→ Aufgaben
a - Welche Namen von Programmen und Websites nennt der Forumsbeitrag zu Eclipse-Plugins?
b - Schreib den Forumsbeitrag zu Eclipse-Plugins dort weiter, wo er aufhört.

→ Textauszug
# Eclipse Plugins



## kossy (26. Aug 2012)

Hallo !

Ich habe immer wieder probleme damit in der Eclipse IDEs erfolgreich Plugins zu installieren. Wenn ich über Help -> Install new Software gehe als Beispiel mal das Plugin FindBugs installieren möchte, wird mir häufig kein gültiges Repository angezeigt.

Wenn ich diesen Link dort einfüge, dann erhalte ich eben die Meldung, dass aus dem Repository nicht gelesen werden könne:

FindBugs - Browse /findbugs eclipse plugin/2.0.1 at SourceForge.net

Meine Frage wäre jetzt. Gibt es eine allgemein gute Taktik, wenn man zu jedem verfügbaren PlugIn schnellstmöglich den gültigen URL Verweis herausfinden kann und diesen dann dort in der entsprechenden zeile einfügen kann?

→ Angezeigte Daten
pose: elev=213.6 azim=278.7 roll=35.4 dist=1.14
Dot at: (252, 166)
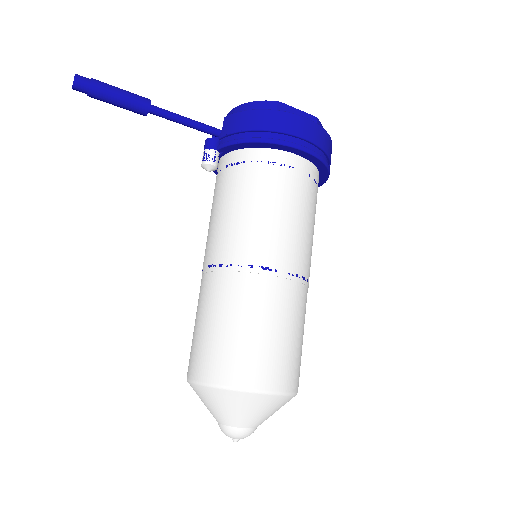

→ Lösungen
a - Eclipse, FindBugs, SourceForge.net

b -
Grüße
Kossy


----------



## gst (26. Aug 2012)

Ja, du musst nach einer Update Site suchen und nicht einfach den erstbesten Link reinklatschen. Eclipse kann schließlich schlecht hellsehen, was es mit irgendeiner Sourceforge-Seite soll.


----------



## Marcinek (26. Aug 2012)

Poste mal die Ergebnisse deines FindBugs ^^


----------



## Akeshihiro (26. Aug 2012)

Normalerweise sollte man auf die Homepage der Projekte gehen und dort nach den entsprechenden Infos suchen (Download/Installation). In diesem Fall wäre das FindBugs Downloads die entsprechende Seite. Dort steht auch, wie man Eclipse dazu bringt, dass es einen mag.


----------



## dhalsim (26. Aug 2012)

Ich würde auch die offizielle Update Site empfehlen, da das FindBugs-Zeug dann auch gleich in die Updates über "Check for Updates" mit einbezogen wird.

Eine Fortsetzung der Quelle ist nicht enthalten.